Testo di lettura |
--------

Riproponevano inoltre gli originari dodici motivi di ricorso, come articolati avanti al giudice di prime cure. Deducevano inoltre i seguenti “motivi aggiunti”, ad avviso degli appellanti giustificati da alcune circostanze di fatto sopravvenute alla sentenza di primo grado: “ Violazione dell’art. 97 della Cost. - Violazione del principio di buon andamento ed imparzialità dell’azione amministrativa - violazione del vincolo di destinazione pubblica – violazione del d.lgs. 163/2006 ”.

Costituitisi in giudizio, sia il Comune di Salerno che la Centrale del Latte s.p.a. rilevavano l’infondatezza dell’appello e chiedendone la reiezione.

Successivamente le parti ulteriormente illustravano, con apposite memorie, le proprie tesi difensive, ed all’udienza del 22 febbraio 2018, dopo la rituale discussione, la causa passava in decisione.

Ad un complessivo esame delle risultante di causa, l’appello appare infondato.

Ritiene infatti il Collegio che nella vicenda per cui è causa trovi applicazione il consolidato principio di diritto – dal quale, nella specie, non vi è evidente ragione di discostarsi – di cui al precedente di Cons. Stato, V, 31 gennaio 2001, n. 358, secondo cui “ i conflitti interorganici, all'interno di uno stesso ente, trovano composizione in via amministrativa (ad esempio, per quel che qui rileva, nella forma della mozione di sfiducia nei confronti della Giunta municipale sottoscritta da un gruppo qualificato di consiglieri comunali) ”, laddove “ non sembra invece ammissibile un'azione di singoli consiglieri in relazione ad un contrasto funzionale tra Consiglio e Giunta, che non può essere risolto prescindendo dalla volontà dei rispettivi organi. Un siffatto contrasto non riguarda infatti in modo diretto il singolo assessore e il singolo consigliere, ma i consessi dei quali i medesimi fanno parte. I quali, si ripete, come organi della stessa persona giuridica, non sarebbero (tranne il caso di particolari disposizioni di legge) legittimati a ricorrere dinanzi al giudice amministrativo l'uno contro gli altri atti dell'altro ”.

Per l’effetto, “ un ricorso di singoli consiglieri (in particolare, contro l'Amministrazione di appartenenza) può ipotizzarsi soltanto allorché – e non è tale il caso di specie – vengano in rilievo atti incidenti in via diretta sul diritto all'ufficio dei medesimi e quindi su un diritto spettante alla persona investita della carica di consigliere ”. In termini, anche Cons. Stato, V, 4 maggio 2004, n. 2699.

--------

Compito breve 1 |
Elenca tutte le date complete, con giorno, mese e anno, che compaiono nel testo.
Il testo e i record vengono da fonti diverse.

--------

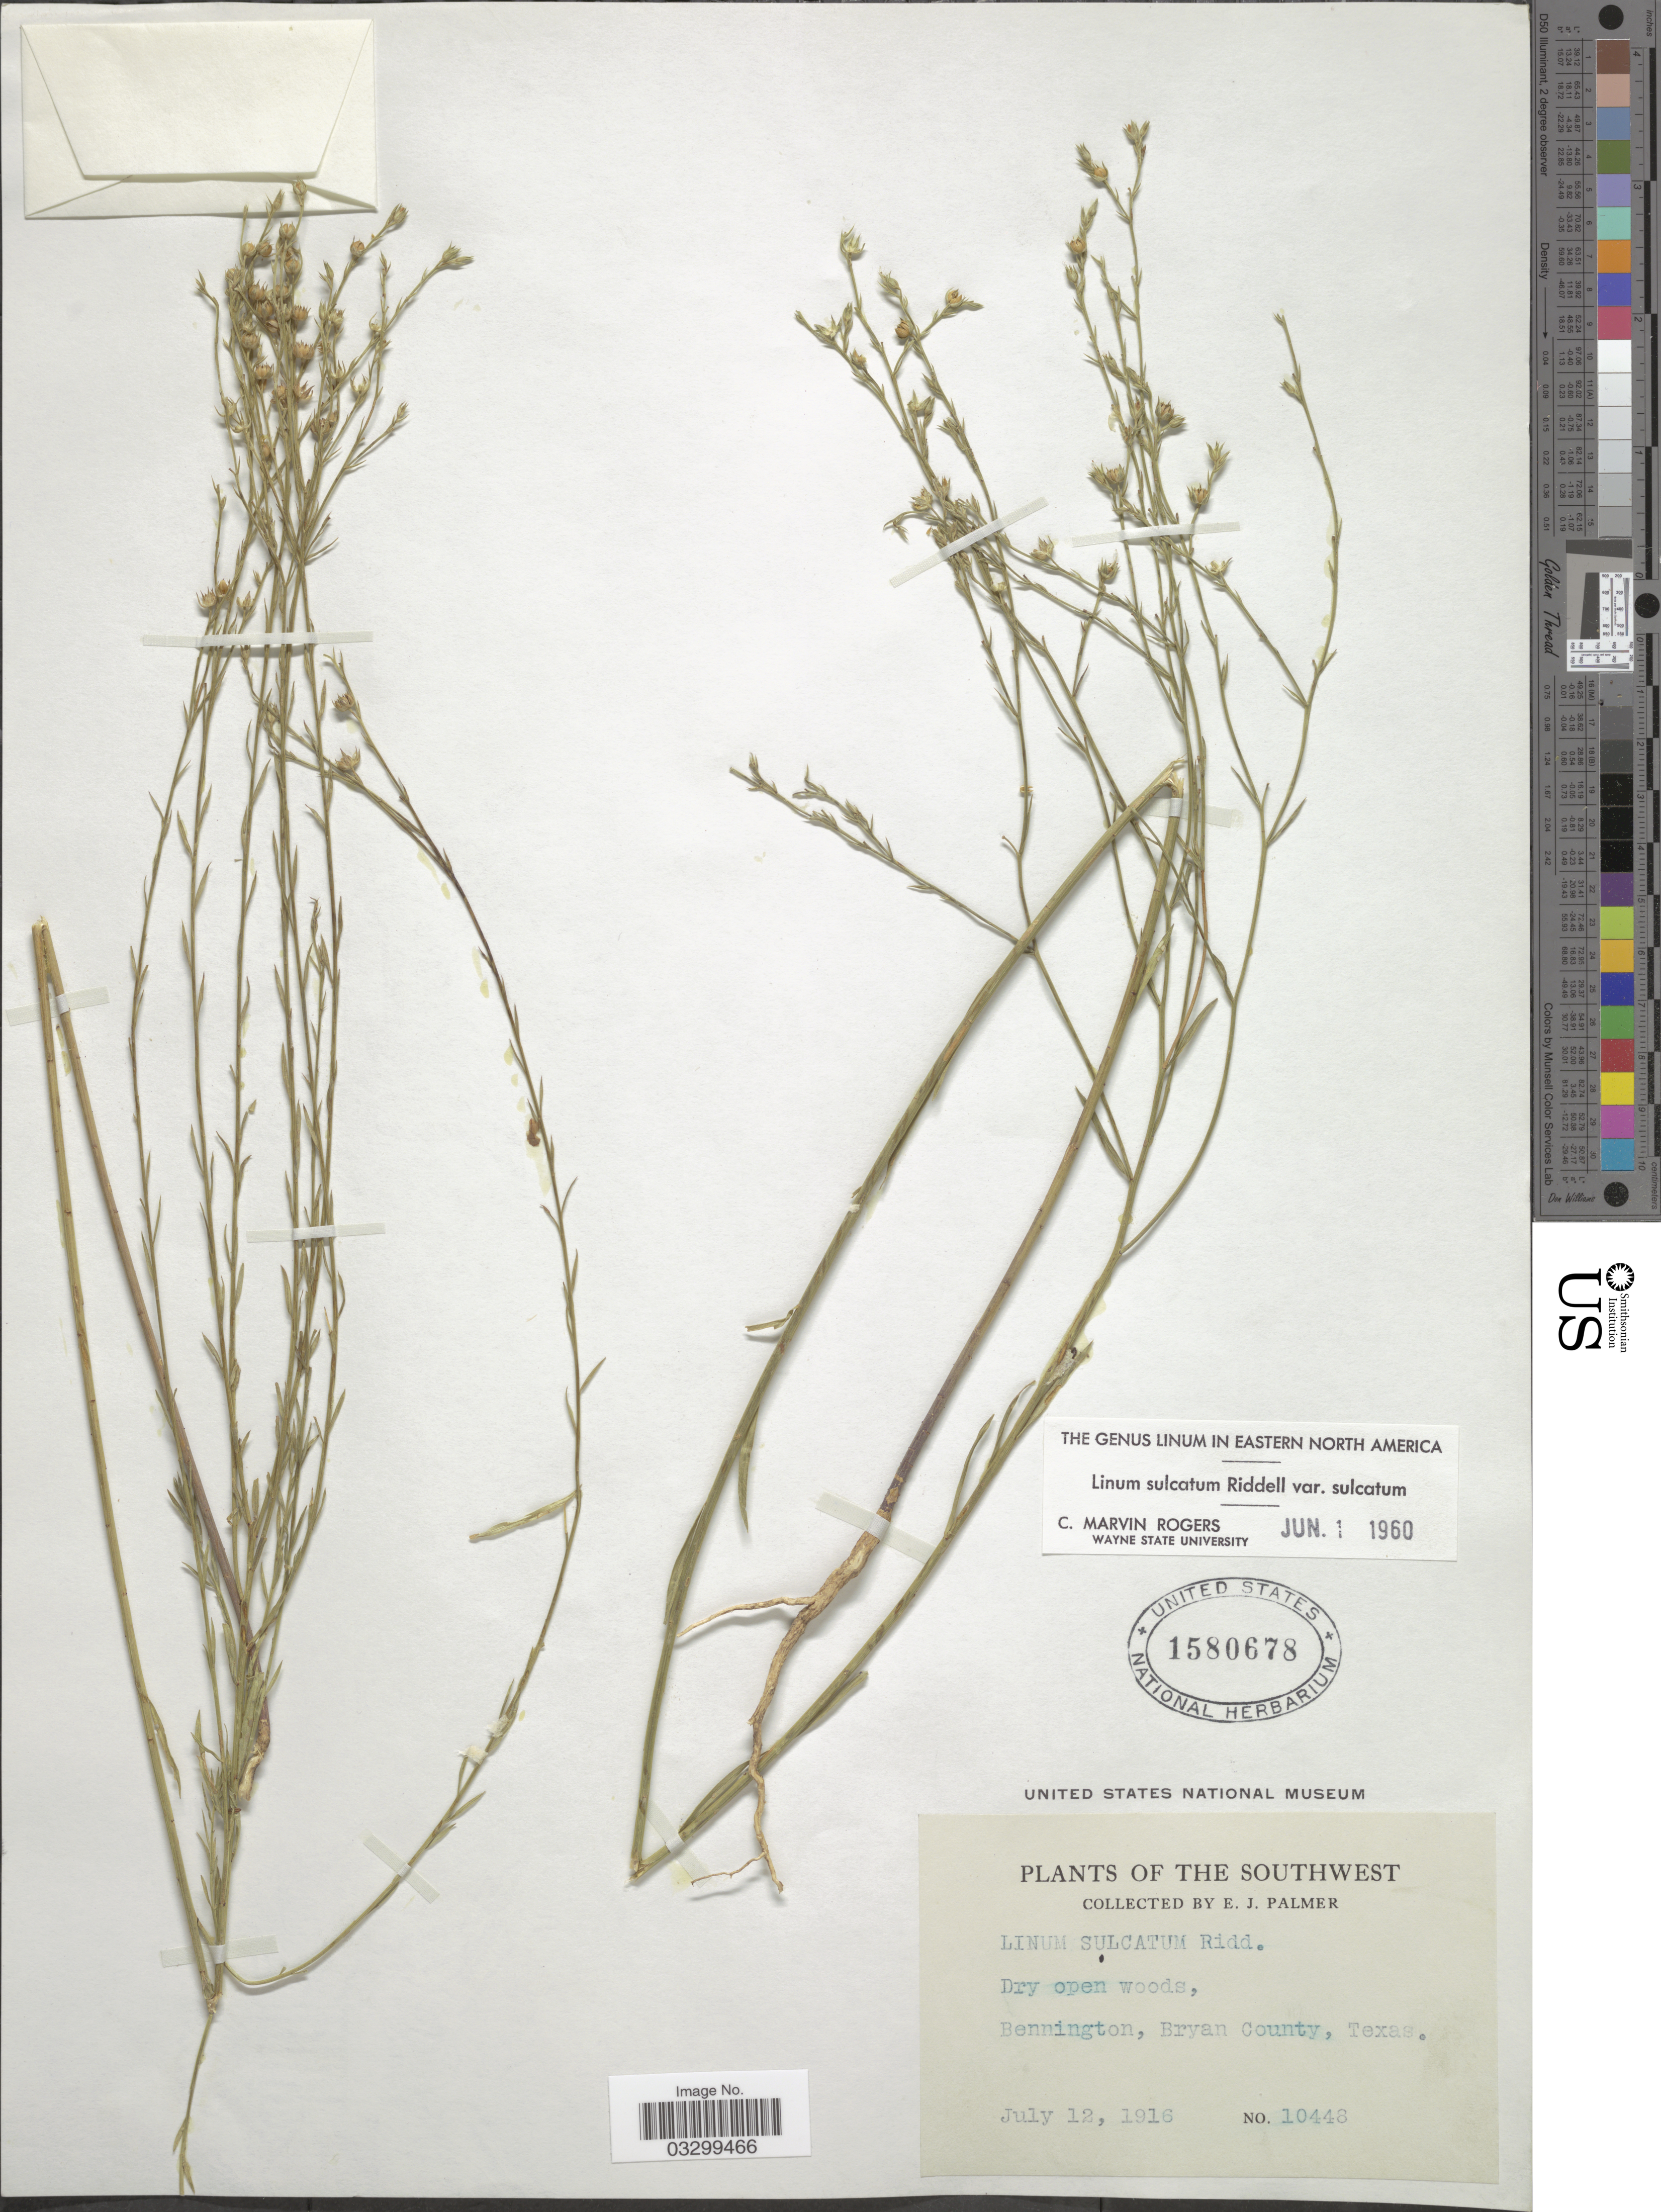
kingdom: Plantae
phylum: Tracheophyta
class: Magnoliopsida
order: Malpighiales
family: Linaceae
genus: Linum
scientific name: Linum sulcatum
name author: Riddell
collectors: E. J. Palmer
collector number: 10448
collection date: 1916-07-12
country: United States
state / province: Texas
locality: Southwest. Bennington, Bryan County.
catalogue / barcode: US 1580678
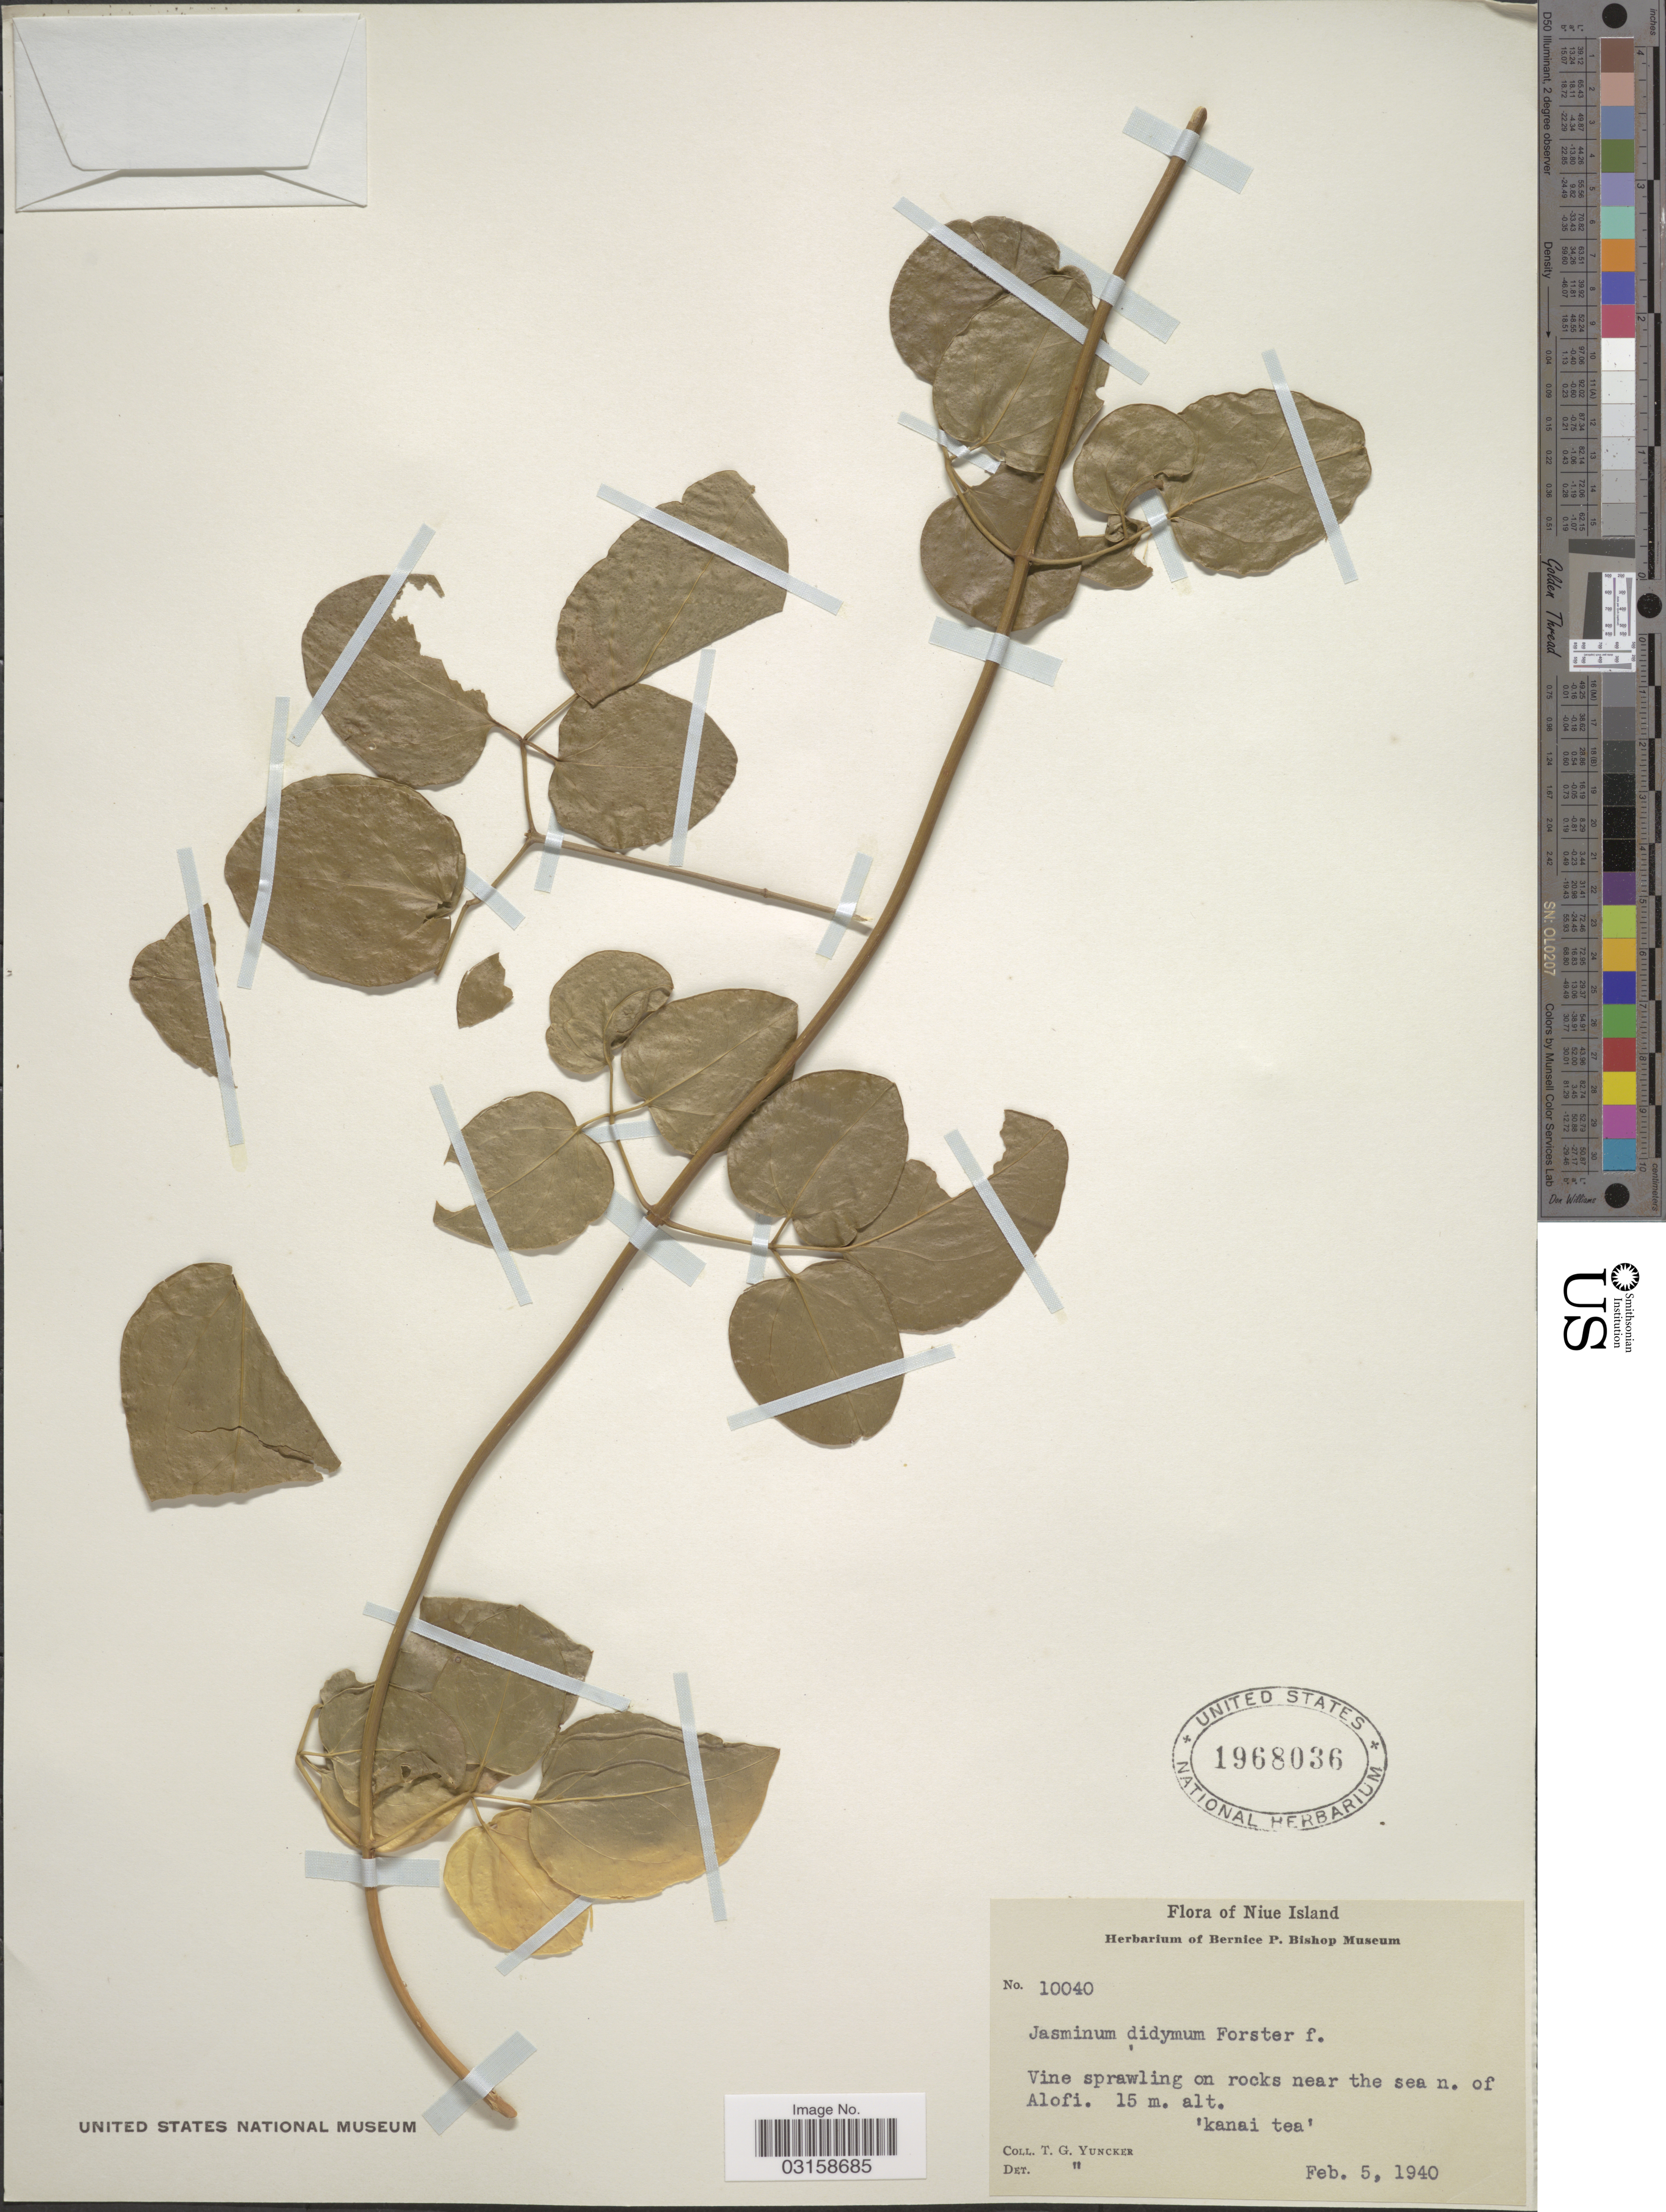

--------

Compito breve 2 |
Formatta come lista JSON di stringhe, una per riga e senza righe vuote, le righe dei record che vanno dalla riga con "collector number: 10448" fino alla fine dei record compresa. Lascia fuori le immagini.

Risposta scritta 1 |
22 febbraio 2018
31 gennaio 2001
4 maggio 2004

Risposta scritta 2 |
[
  "collector number: 10448",
  "collection date: 1916-07-12",
  "country: United States",
  "state / province: Texas",
  "locality: Southwest. Bennington, Bryan County.",
  "catalogue / barcode: US 1580678"
]